Slow steaming, a practice that ocean carriers adopted during the last four years to save on bunker fuel costs, is likely to become even more common now that a study by Maersk Line shows that low speeds do not damage engines.
Maersk vessels sustained zero damage from slowing since the Danish shipping line began lowering speeds to cut fuel costs in 2007, Jan de Kat, Maersk senior technical adviser, told Bloomberg. On the contrary, Maersk’s operating expenses declined as a result of the practice because it placed less strain on the engines, so they required less maintenance.
“If you look at average speeds, we think they will be slower,” de Kat said. “There were a lot of concerns about soot build-up, vibrations and propeller health. We addressed those concerns and found solutions.”
The most economical speed for container ships is 10 to 15 knots instead of the standard 25 knots, according to the company, which has a fleet of about 500 vessels, de Kat said. Maersk is sharing its data with engine manufacturers and other ship owners to show ways to overcome technical concerns about slower speeds.

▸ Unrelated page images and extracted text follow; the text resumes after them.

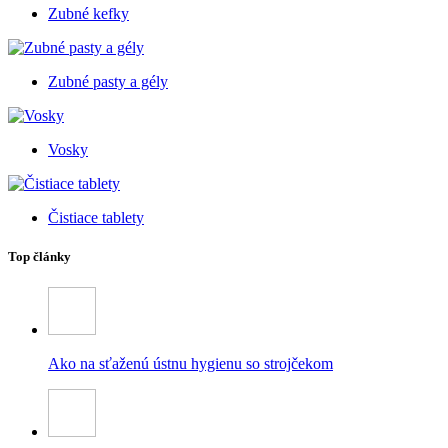
Zubné kefky
Zubné pasty a gély
Vosky
Čistiace tablety
Top články
Ako na sťaženú ústnu hygienu so strojčekom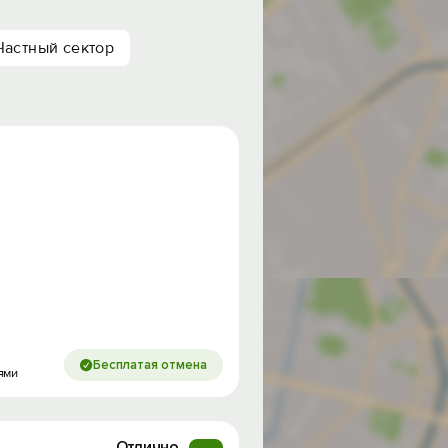
Частный сектор
Бесплатая отмена
ями
Отлично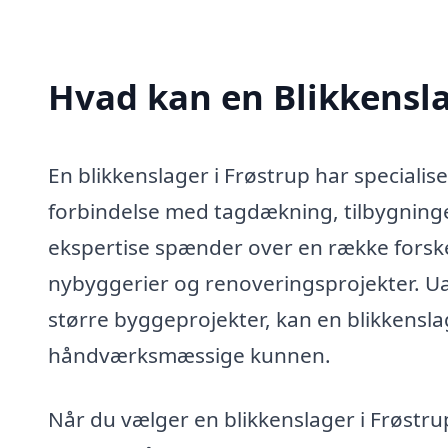
Hvad kan en Blikkensla
En blikkenslager i Frøstrup har specialise
forbindelse med tagdækning, tilbygninge
ekspertise spænder over en række forske
nybyggerier og renoveringsprojekter. Ua
større byggeprojekter, kan en blikkensl
håndværksmæssige kunnen.
Når du vælger en blikkenslager i Frøstru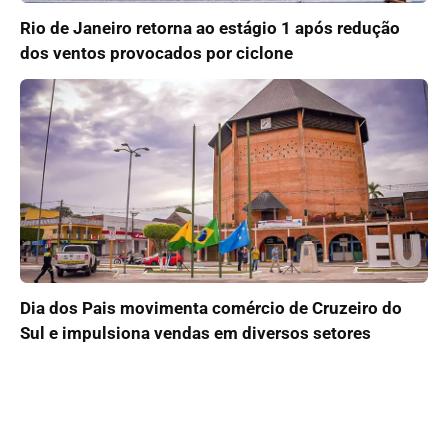
Rio de Janeiro retorna ao estágio 1 após redução
dos ventos provocados por ciclone
Dia dos Pais movimenta comércio de Cruzeiro do
Sul e impulsiona vendas em diversos setores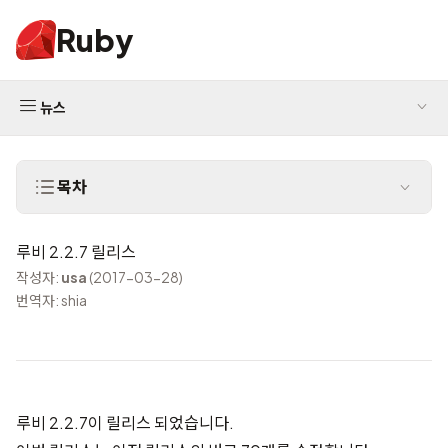
Ruby
뉴스
목차
루비 2.2.7 릴리스
작성자:
usa
(2017-03-28)
번역자: shia
루비 2.2.7이 릴리스 되었습니다.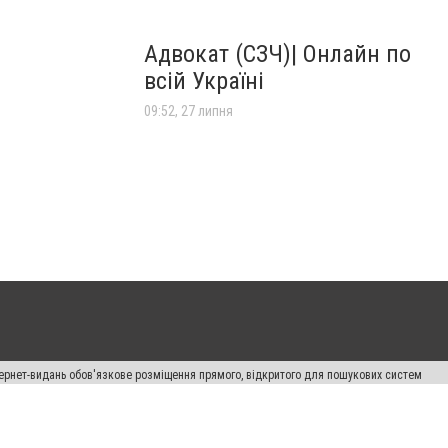
Адвокат (СЗЧ)| Онлайн по
всій Україні
09:52, 27 липня
нтернет-видань обов'язкове розміщення прямого, відкритого для пошукових систем
лама" публікуються на правах реклами.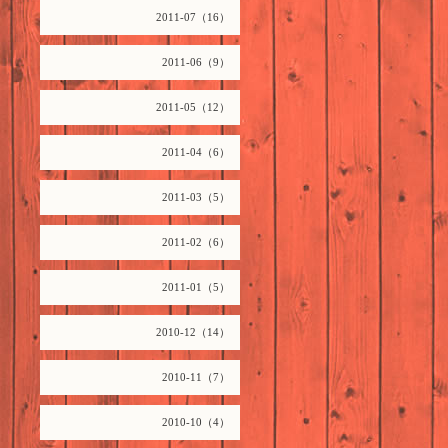
2011-07（16）
2011-06（9）
2011-05（12）
2011-04（6）
2011-03（5）
2011-02（6）
2011-01（5）
2010-12（14）
2010-11（7）
2010-10（4）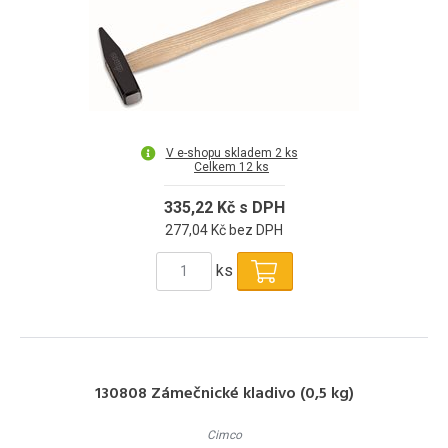
V e-shopu skladem 2 ks
Celkem 12 ks
335,22 Kč s DPH
277,04 Kč bez DPH
ks
130808 Zámečnické kladivo (0,5 kg)
Cimco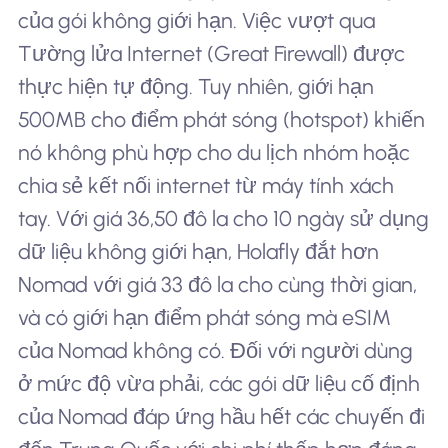
của gói không giới hạn. Việc vượt qua
Tường lửa Internet (Great Firewall) được
thực hiện tự động. Tuy nhiên, giới hạn
500MB cho điểm phát sóng (hotspot) khiến
nó không phù hợp cho du lịch nhóm hoặc
chia sẻ kết nối internet từ máy tính xách
tay. Với giá 36,50 đô la cho 10 ngày sử dụng
dữ liệu không giới hạn, Holafly đắt hơn
Nomad với giá 33 đô la cho cùng thời gian,
và có giới hạn điểm phát sóng mà eSIM
của Nomad không có. Đối với người dùng
ở mức độ vừa phải, các gói dữ liệu cố định
của Nomad đáp ứng hầu hết các chuyến đi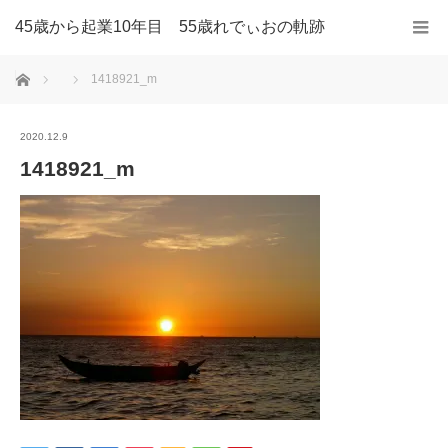
45歳から起業10年目 55歳れでぃおの軌跡
ホーム
1418921_m
2020.12.9
1418921_m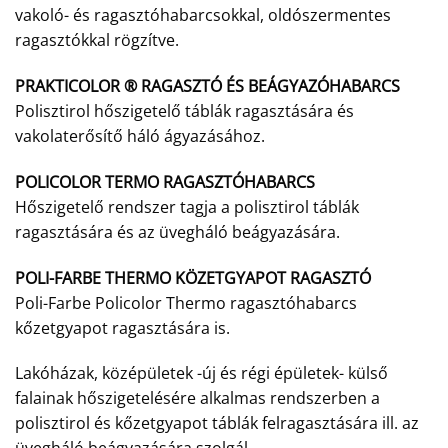
vakoló- és ragasztóhabarcsokkal, oldószermentes
ragasztókkal rögzítve.
PRAKTICOLOR ® RAGASZTÓ ÉS BEÁGYAZÓHABARCS
Polisztirol hőszigetelő táblák ragasztására és
vakolaterősítő háló ágyazásához.
POLICOLOR TERMO RAGASZTÓHABARCS
Hőszigetelő rendszer tagja a polisztirol táblák
ragasztására és az üvegháló beágyazására.
POLI-FARBE THERMO KÖZETGYAPOT RAGASZTÓ
Poli-Farbe Policolor Thermo ragasztóhabarcs
kőzetgyapot ragasztására is.
Lakóházak, középületek -új és régi épületek- külső
falainak hőszigetelésére alkalmas rendszerben a
polisztirol és kőzetgyapot táblák felragasztására ill. az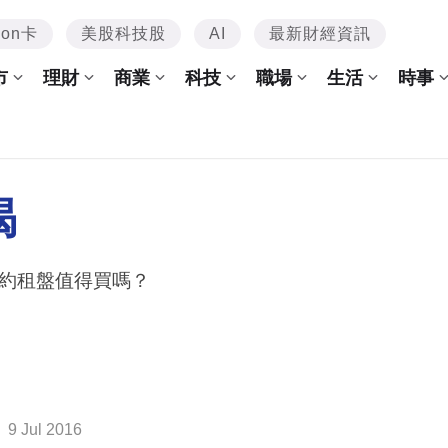
mon卡
美股科技股
AI
最新財經資訊
市
理財
商業
科技
職場
生活
時事
揭
約租盤值得買嗎？
9 Jul 2016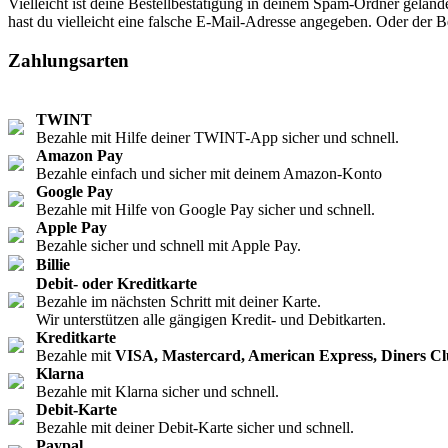
Vielleicht ist deine Bestellbestätigung in deinem Spam-Ordner geland
hast du vielleicht eine falsche E-Mail-Adresse angegeben. Oder der B
Zahlungsarten
TWINT
Bezahle mit Hilfe deiner TWINT-App sicher und schnell.
Amazon Pay
Bezahle einfach und sicher mit deinem Amazon-Konto
Google Pay
Bezahle mit Hilfe von Google Pay sicher und schnell.
Apple Pay
Bezahle sicher und schnell mit Apple Pay.
Billie
Debit- oder Kreditkarte
Bezahle im nächsten Schritt mit deiner Karte.
Wir unterstützen alle gängigen Kredit- und Debitkarten.
Kreditkarte
Bezahle mit
VISA, Mastercard, American Express, Diners C
Klarna
Bezahle mit Klarna sicher und schnell.
Debit-Karte
Bezahle mit deiner Debit-Karte sicher und schnell.
Paypal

Maersk backs voluntary slow-steaming rather than regulation so shipowners can retain the flexibility to keep shipments on schedule.
The company said its findings apply to any ship propelled by a two-stroke engine, the most common type for tankers, container ships and bulk carriers. Maersk said its own fleet has reached its lower limit and won’t slow further.
The average speed of all vessels has fallen about 27 percent since July 2008, when average daily earnings were 3.6 percent higher than today, according to data from Bloomberg and Clarksons, the world’s largest shipbroker. As global demand sank and fleets swelled, shipowners reduced speeds to boost earnings by saving on fuel.
Nearly all of Maersk’s container ships, and now some of its tankers, have operated at 10 percent of maximum power since January 2009, according to de Kat. The company said the engines have not suffered any damage as a result and its fuel savings average about 7 percent.